-- Available data follows --
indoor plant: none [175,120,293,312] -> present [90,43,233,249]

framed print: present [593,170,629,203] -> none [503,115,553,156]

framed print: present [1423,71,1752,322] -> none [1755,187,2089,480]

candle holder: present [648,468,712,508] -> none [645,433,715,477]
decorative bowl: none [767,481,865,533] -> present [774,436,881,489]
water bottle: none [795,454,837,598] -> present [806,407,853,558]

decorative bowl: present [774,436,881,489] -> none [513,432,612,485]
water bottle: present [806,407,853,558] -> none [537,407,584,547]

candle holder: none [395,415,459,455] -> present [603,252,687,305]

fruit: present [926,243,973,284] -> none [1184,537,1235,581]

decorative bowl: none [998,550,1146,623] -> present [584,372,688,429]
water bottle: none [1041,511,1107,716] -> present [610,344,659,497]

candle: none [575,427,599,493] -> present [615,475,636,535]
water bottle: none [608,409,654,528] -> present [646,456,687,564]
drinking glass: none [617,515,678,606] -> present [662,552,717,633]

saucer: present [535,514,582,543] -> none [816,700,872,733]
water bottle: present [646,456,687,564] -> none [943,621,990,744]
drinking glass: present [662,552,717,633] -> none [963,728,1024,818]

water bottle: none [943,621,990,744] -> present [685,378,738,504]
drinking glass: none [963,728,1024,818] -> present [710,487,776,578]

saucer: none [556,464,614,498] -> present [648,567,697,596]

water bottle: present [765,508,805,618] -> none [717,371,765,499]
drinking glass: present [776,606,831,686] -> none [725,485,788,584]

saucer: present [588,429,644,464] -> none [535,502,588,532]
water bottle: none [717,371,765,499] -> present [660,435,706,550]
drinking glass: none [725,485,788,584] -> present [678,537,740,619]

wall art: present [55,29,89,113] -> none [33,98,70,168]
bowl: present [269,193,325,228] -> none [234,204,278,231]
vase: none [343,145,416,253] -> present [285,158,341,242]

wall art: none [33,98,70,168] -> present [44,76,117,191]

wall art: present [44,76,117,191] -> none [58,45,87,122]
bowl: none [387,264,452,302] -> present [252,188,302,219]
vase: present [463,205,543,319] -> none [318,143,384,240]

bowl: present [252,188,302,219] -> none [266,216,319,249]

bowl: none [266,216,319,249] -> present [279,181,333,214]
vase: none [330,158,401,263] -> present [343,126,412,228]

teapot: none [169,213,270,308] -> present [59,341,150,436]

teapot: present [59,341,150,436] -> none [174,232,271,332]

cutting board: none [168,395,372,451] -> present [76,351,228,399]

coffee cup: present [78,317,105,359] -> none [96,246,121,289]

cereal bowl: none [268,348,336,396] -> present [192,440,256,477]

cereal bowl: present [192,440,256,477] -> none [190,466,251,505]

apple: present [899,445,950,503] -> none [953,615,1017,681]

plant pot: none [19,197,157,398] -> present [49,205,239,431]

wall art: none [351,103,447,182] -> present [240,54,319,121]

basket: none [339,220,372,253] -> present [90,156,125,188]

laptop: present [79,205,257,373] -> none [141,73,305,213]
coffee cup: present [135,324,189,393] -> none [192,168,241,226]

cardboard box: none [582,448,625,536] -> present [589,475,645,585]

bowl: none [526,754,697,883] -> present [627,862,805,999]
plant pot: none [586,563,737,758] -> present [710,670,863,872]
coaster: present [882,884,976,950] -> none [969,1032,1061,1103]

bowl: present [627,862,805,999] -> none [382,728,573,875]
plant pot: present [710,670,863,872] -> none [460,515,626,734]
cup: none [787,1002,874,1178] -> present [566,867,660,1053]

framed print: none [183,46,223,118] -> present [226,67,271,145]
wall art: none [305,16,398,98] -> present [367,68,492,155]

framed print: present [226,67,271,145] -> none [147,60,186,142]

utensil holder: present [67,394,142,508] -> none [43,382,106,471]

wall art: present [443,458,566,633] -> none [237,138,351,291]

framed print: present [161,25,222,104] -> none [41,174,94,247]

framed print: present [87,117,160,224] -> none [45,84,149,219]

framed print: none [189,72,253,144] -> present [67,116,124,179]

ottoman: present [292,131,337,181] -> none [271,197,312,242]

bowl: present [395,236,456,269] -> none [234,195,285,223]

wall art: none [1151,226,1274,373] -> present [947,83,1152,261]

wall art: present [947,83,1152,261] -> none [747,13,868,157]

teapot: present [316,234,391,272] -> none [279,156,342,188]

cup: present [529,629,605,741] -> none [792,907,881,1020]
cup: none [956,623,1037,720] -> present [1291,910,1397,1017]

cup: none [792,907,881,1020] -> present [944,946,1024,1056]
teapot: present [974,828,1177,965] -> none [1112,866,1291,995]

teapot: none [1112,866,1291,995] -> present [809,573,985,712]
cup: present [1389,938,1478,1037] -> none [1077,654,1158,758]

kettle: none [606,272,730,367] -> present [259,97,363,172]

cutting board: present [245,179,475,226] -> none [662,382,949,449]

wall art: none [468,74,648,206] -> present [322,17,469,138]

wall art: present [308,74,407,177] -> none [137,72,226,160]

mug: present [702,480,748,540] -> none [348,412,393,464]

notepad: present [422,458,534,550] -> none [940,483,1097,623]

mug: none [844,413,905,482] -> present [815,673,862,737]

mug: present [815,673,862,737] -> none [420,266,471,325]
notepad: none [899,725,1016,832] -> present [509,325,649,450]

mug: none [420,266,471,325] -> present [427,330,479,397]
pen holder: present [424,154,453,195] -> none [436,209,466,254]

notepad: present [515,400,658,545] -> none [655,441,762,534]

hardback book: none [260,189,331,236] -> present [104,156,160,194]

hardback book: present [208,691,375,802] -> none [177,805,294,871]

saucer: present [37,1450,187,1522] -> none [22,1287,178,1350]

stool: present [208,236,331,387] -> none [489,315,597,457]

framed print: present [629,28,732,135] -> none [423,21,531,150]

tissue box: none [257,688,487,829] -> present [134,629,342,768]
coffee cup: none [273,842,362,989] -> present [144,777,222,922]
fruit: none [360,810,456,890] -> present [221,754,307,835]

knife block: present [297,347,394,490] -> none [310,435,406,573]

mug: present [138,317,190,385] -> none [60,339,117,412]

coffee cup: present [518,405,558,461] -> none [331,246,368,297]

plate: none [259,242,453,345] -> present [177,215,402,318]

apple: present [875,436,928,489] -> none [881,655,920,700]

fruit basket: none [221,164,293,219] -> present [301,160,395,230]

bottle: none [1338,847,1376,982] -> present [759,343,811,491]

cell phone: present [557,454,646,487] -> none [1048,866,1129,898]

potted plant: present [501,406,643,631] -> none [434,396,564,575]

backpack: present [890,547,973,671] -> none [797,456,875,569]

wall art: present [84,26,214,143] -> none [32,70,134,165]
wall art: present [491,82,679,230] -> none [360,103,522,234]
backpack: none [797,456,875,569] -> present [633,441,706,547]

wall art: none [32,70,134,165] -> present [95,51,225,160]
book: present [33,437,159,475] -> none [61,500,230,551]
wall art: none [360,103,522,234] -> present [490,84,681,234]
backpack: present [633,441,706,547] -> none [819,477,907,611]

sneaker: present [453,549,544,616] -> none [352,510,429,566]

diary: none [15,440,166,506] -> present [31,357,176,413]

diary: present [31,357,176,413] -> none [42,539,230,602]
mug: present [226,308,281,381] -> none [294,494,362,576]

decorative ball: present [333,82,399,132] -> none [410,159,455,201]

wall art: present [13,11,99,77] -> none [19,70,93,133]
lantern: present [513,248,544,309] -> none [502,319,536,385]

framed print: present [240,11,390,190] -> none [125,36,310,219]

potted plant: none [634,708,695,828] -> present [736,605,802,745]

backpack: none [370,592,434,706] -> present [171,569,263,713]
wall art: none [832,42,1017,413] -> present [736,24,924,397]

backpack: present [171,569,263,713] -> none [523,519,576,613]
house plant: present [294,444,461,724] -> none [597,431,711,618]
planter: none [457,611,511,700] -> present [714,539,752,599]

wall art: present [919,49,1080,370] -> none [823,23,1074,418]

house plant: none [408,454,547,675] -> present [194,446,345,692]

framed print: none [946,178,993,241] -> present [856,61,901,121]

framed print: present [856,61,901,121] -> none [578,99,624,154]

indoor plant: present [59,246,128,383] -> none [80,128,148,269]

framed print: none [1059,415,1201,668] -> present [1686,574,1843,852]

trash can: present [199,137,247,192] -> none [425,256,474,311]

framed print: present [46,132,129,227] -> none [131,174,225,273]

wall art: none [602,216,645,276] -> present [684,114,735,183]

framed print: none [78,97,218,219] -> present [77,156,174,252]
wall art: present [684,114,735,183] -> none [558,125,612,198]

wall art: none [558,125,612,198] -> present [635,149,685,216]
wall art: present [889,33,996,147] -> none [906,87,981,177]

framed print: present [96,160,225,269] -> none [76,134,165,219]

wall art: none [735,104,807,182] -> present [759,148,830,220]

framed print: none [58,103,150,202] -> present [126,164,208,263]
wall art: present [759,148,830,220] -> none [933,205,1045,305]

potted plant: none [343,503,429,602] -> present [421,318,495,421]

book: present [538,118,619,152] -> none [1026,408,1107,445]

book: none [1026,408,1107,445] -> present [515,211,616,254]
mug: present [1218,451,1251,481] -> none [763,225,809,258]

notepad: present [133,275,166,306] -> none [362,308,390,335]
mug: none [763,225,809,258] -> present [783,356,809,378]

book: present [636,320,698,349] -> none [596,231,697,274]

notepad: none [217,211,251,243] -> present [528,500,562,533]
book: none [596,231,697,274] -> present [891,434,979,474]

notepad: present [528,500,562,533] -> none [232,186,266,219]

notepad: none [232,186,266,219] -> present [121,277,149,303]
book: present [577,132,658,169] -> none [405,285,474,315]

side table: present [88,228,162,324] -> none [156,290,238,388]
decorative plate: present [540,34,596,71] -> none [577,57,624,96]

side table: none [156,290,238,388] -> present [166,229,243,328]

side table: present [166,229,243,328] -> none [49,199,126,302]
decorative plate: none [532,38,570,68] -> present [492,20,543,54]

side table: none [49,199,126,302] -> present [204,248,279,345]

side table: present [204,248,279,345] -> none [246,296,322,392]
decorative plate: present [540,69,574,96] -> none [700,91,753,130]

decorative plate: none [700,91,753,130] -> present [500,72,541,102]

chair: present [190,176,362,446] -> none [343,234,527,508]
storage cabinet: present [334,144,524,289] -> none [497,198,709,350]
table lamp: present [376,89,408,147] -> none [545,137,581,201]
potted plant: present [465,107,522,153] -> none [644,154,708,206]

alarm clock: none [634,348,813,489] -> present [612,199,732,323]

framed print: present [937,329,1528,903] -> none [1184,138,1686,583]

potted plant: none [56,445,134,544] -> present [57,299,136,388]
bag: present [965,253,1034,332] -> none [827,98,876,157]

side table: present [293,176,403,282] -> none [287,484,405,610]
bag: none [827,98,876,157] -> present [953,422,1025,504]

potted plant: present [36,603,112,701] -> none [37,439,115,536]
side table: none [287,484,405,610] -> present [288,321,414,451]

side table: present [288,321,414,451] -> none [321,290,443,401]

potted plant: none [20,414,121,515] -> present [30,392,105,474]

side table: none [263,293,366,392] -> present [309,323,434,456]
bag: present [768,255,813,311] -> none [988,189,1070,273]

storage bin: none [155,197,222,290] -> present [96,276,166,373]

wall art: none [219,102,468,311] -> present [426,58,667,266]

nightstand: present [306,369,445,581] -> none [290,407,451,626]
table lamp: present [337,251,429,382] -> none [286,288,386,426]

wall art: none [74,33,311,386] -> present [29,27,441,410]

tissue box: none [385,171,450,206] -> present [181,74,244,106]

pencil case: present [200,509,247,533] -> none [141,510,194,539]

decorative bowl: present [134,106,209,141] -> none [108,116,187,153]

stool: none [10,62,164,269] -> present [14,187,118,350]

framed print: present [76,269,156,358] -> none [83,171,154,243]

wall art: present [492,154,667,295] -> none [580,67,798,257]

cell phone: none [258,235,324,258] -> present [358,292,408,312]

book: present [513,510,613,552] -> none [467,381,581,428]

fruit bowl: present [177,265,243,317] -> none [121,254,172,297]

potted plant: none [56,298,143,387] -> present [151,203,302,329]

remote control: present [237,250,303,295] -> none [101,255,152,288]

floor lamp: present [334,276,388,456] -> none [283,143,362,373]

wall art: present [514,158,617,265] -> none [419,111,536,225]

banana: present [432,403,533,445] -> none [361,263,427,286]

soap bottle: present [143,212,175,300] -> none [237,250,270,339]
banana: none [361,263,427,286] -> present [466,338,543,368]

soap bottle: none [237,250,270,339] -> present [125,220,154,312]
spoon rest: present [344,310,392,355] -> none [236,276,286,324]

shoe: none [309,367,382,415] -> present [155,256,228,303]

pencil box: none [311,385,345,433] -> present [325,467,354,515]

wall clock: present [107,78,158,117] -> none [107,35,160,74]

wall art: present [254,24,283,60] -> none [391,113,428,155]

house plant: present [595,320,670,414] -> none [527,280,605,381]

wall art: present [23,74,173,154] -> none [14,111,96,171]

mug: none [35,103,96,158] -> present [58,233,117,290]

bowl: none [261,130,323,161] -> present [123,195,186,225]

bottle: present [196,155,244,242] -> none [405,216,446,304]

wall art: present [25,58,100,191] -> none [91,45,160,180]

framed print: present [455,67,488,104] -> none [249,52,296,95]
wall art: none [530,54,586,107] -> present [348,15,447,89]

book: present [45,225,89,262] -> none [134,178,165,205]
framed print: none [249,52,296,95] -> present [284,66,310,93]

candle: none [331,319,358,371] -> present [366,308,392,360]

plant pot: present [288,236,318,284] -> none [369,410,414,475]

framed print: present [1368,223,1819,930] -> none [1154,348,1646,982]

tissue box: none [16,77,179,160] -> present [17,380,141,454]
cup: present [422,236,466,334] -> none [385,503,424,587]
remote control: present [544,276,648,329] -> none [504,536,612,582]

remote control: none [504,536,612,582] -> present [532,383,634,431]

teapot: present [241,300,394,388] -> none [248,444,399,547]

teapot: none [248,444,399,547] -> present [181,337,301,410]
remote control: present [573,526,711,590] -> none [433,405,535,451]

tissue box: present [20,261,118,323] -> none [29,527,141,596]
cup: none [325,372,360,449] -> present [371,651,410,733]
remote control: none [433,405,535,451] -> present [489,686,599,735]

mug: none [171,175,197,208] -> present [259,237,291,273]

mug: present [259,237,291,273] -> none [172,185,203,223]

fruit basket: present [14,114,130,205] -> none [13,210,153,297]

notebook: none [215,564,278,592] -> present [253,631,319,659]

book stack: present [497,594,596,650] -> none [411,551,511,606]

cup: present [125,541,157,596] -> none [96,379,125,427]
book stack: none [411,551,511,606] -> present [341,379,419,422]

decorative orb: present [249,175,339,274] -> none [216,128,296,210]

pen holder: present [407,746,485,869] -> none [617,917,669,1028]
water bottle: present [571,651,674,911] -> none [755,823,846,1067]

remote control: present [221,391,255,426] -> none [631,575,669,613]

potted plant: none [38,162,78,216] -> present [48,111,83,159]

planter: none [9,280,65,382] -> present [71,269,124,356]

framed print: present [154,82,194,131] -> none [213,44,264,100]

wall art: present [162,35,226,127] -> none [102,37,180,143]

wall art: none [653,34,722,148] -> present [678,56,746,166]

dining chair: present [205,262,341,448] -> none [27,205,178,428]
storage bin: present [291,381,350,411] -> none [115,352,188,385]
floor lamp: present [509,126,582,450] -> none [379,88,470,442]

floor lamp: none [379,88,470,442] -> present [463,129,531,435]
-- Available data concluded --
» Task to complete
Write the opening line of the data above and every line after it, exactly, stopping once you have written the line with "water bottle: none [795,454,837,598]".

» Solution for this problem
indoor plant: none [175,120,293,312] -> present [90,43,233,249]

framed print: present [593,170,629,203] -> none [503,115,553,156]

framed print: present [1423,71,1752,322] -> none [1755,187,2089,480]

candle holder: present [648,468,712,508] -> none [645,433,715,477]
decorative bowl: none [767,481,865,533] -> present [774,436,881,489]
water bottle: none [795,454,837,598] -> present [806,407,853,558]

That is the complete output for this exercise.